As Netflix gets hammered by thousands of users upset with the video services company's 60 percent monthly price increase for unlimited streaming video and DVDs by mail, shareholders are casting votes of approval, sending Netflix's stock up more than $7 on the trading day, near a 52-week high at $298.50 per share.
Investors like the fact that Netflix is leaving behind a the costly business of DVD's by mail, which involve shipping, handling, and replacement.

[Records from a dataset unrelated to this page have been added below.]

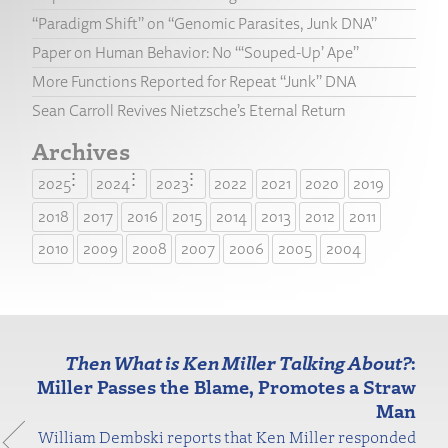
“Paradigm Shift” on “Genomic Parasites, Junk DNA”
Paper on Human Behavior: No “‘Souped-Up’ Ape”
More Functions Reported for Repeat “Junk” DNA
Sean Carroll Revives Nietzsche’s Eternal Return
Archives
2025
2024
2023
2022
2021
2020
2019
2018
2017
2016
2015
2014
2013
2012
2011
2010
2009
2008
2007
2006
2005
2004
Then What is Ken Miller Talking About?
:
Miller Passes the Blame, Promotes a Straw
Man
William Dembski reports that Ken Miller responded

Customers are complaining about the company's apparent move to a streaming video business model because they can't get the same vast assortment online that they can get through the mail.

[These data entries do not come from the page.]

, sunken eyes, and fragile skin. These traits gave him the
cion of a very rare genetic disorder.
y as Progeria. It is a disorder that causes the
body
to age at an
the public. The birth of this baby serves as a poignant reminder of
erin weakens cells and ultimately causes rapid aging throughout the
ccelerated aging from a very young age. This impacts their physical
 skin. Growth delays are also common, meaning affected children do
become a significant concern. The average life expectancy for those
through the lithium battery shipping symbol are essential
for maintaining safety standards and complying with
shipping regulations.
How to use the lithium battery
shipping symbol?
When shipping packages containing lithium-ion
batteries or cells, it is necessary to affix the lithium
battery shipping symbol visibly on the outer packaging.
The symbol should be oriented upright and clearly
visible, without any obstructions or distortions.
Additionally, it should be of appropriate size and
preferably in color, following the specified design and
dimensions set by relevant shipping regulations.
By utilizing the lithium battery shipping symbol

But the DVD by mail business isn't sustainable at low prices like Netflix was offering before so the change had to be made, for investors and long-term profitability.
But the price changes aren't all Netflix has been up to lately. The Internet video company recently expanded into Canada. Now, its taking its streaming video services to Latin America and the Caribbean.

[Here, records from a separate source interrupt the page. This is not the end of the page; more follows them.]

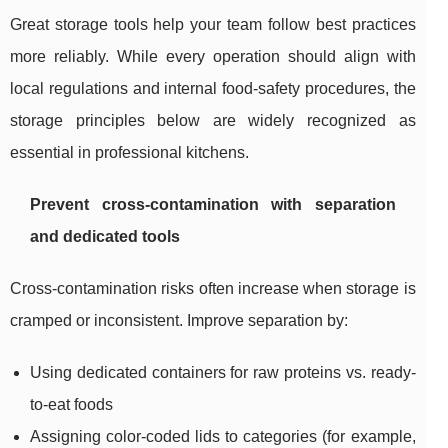
Great storage tools help your team follow best practices
more reliably. While every operation should align with
local regulations and internal food-safety procedures, the
storage principles below are widely recognized as
essential in professional kitchens.
Prevent cross-contamination with separation
and dedicated tools
Cross-contamination risks often increase when storage is
cramped or inconsistent. Improve separation by:
Using dedicated containers for raw proteins vs. ready-
to-eat foods
Assigning color-coded lids to categories (for example,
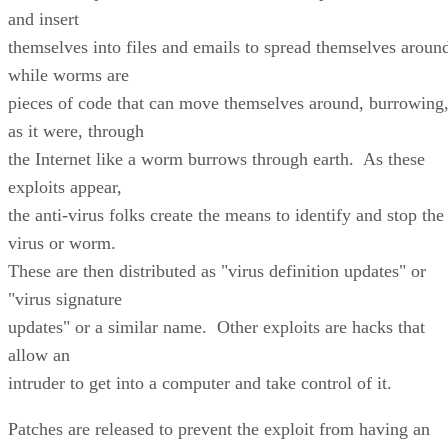
and insert
themselves into files and emails to spread themselves aroun
while worms are
pieces of code that can move themselves around, burrowing
as it were, through
the Internet like a worm burrows through earth. As these
exploits appear,
the anti-virus folks create the means to identify and stop the
virus or worm.
These are then distributed as "virus definition updates" or
"virus signature
updates" or a similar name. Other exploits are hacks that
allow an
intruder to get into a computer and take control of it.
Patches are released to prevent the exploit from having an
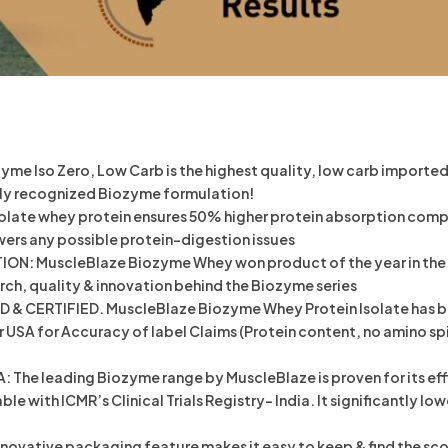
 Iso Zero, Low Carb is the highest quality, low carb imported 
ally recognized Biozyme formulation!
ate whey protein ensures 50% higher protein absorption compar
wers any possible protein-digestion issues
: MuscleBlaze Biozyme Whey won product of the year in the sp
rch, quality & innovation behind the Biozyme series
 CERTIFIED. MuscleBlaze Biozyme Whey Protein Isolate has been
SA for Accuracy of label Claims (Protein content, no amino spik
 The leading Biozyme range by MuscleBlaze is proven for its eff
ilable with ICMR’s Clinical Trials Registry- India. It significantl
ovative packaging feature makes it easy to keep & find the scoop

Founded in 1997, the Los Gatos, California-based company (NASDAQ: NFLX) has more than 23 million subscribers, and in April Netflix reported its first-quarter profit soared 87 percent on a revenue jump of 46 percent. Wall Street has roared in approval, as shares of Netflix are trading near a 52-week high, at $289.63, increasing almost three-fold in the past 12 months.
Yet not everybody is buying into the hype.
Short sharks loom, as one-fifth of the company's stock float is sold short -- meaning they think that Netflix stock that's been on a meteoric ride is due to come crashing back to earth.
But think before you bite and join that short hype and get burned, since Netflix has some advantages as the company rolls out its worldwide launch, and the 60 percent price hike for unlimited streaming video and DVDs by mail is one of them, whether consumers like it or not (they don't have to answer to shareholders).
Here's five other reasons Netflix stock is worth a look from buyers looking for a bull on a ride:
1) Latin America has many rapidly growing pay TV markets and Netflix is well positioned with its globally-recognized brand and service to win millions of customers with attractive pricing. Netflix says it will expand to 43 countries in Latin America and the Caribbean later this year, offering unlimited TV shows and movies over the Internet for a base monthly subscription price.
2) Netflix is committed to not sacrificing price for marketshare, meaning those shorts are expecting Netflix will have to deeply discount its services. The company understands keeping pricing in place is the key to its profitable long-term future. The recent price hikes prove just that. The company had to end its money-losing proposition in the unlimited streaming video and DVDs by mail with a big jump. Netflix had used the low price for a long time to win customers. Now, maximizing growth and profitability becomes key. For investors, the price hike is a savvy long-term strategy.
3) Netflix will grow internationally faster than many investors think. Because the company moved to streaming media in 2007 as its primary platform over DVD-by-mail as it originally started with in 1997 it is nimble, and can move very fast into new markets with low cost.
4) Skeptics say Netflix has to pay too much for the content it distributes but those skeptics should consider that the bigger Netflix grows, the better deals it gets for distributable properties including television shows, documentaries and feature films. It's the Wal-Mart supply model, in that girth gets good deals. Translation: the bigger and faster Netflix expands worldwide, the better deals it gets on the properties it distributes.
5) Cable is on the way out. Netflix has plenty of growth opportunity remaining in the U.S. As cable gets more expensive with more channels, customers increasingly want to pay only for what they want to watch. Netflix is an affordable option, and as more households gain devices to deliver streaming media to the family, the more the company secures its long-term profitability.